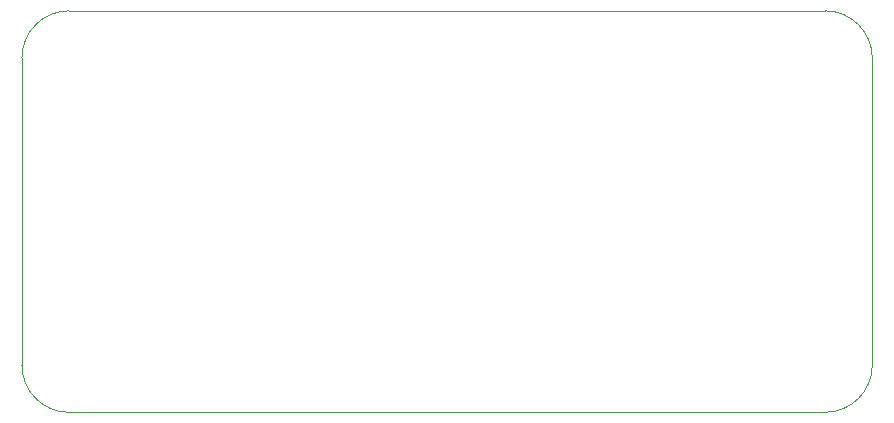
<source format=gbr>
%TF.GenerationSoftware,KiCad,Pcbnew,(6.0.0-0)*%
%TF.CreationDate,2022-11-12T17:46:13+01:00*%
%TF.ProjectId,phono_vorverstaerker,70686f6e-6f5f-4766-9f72-766572737461,rev?*%
%TF.SameCoordinates,Original*%
%TF.FileFunction,Profile,NP*%
%FSLAX46Y46*%
G04 Gerber Fmt 4.6, Leading zero omitted, Abs format (unit mm)*
G04 Created by KiCad (PCBNEW (6.0.0-0)) date 2022-11-12 17:46:13*
%MOMM*%
%LPD*%
G01*
G04 APERTURE LIST*
%TA.AperFunction,Profile*%
%ADD10C,0.100000*%
%TD*%
G04 APERTURE END LIST*
D10*
X16200000Y-198300000D02*
X80200000Y-198300000D01*
X16200000Y-164300000D02*
G75*
G03*
X12200000Y-168300000I0J-4000000D01*
G01*
X84200000Y-168300000D02*
G75*
G03*
X80200000Y-164300000I-4000000J0D01*
G01*
X80200000Y-198300000D02*
G75*
G03*
X84200000Y-194300000I0J4000000D01*
G01*
X12200000Y-194300000D02*
X12200000Y-168300000D01*
X12200000Y-194300000D02*
G75*
G03*
X16200000Y-198300000I4000000J0D01*
G01*
X84200000Y-194300000D02*
X84200000Y-168300000D01*
X16200000Y-164300000D02*
X80200000Y-164300000D01*
M02*

</source>
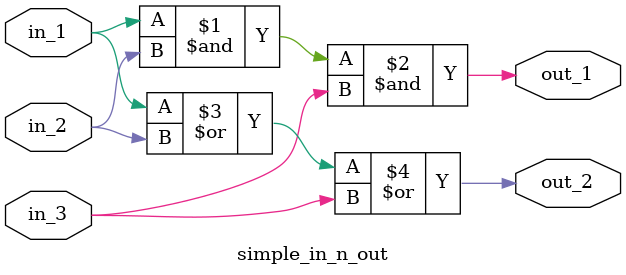
<source format=v>

module simple_in_n_out
         (
           // Inputs
           in_1,
           in_2,
           in_3,
           // Outputs
           out_1,
           out_2
         );

  // Port definitions

  input    in_1;
  input    in_2;
  input    in_3;

  output  out_1;
  output  out_2;

  // Design Implementation
  
  assign out_1 = in_1 & in_2 & in_3;
  assign out_2 = in_1 | in_2 | in_3;

endmodule

</source>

## GOAL OF THE EXERCISE
List each line of the entries that holds the string "source".

## ANSWER TO THIS PROBLEM
<source format=gbr>
</source>
<source format=v>
</source>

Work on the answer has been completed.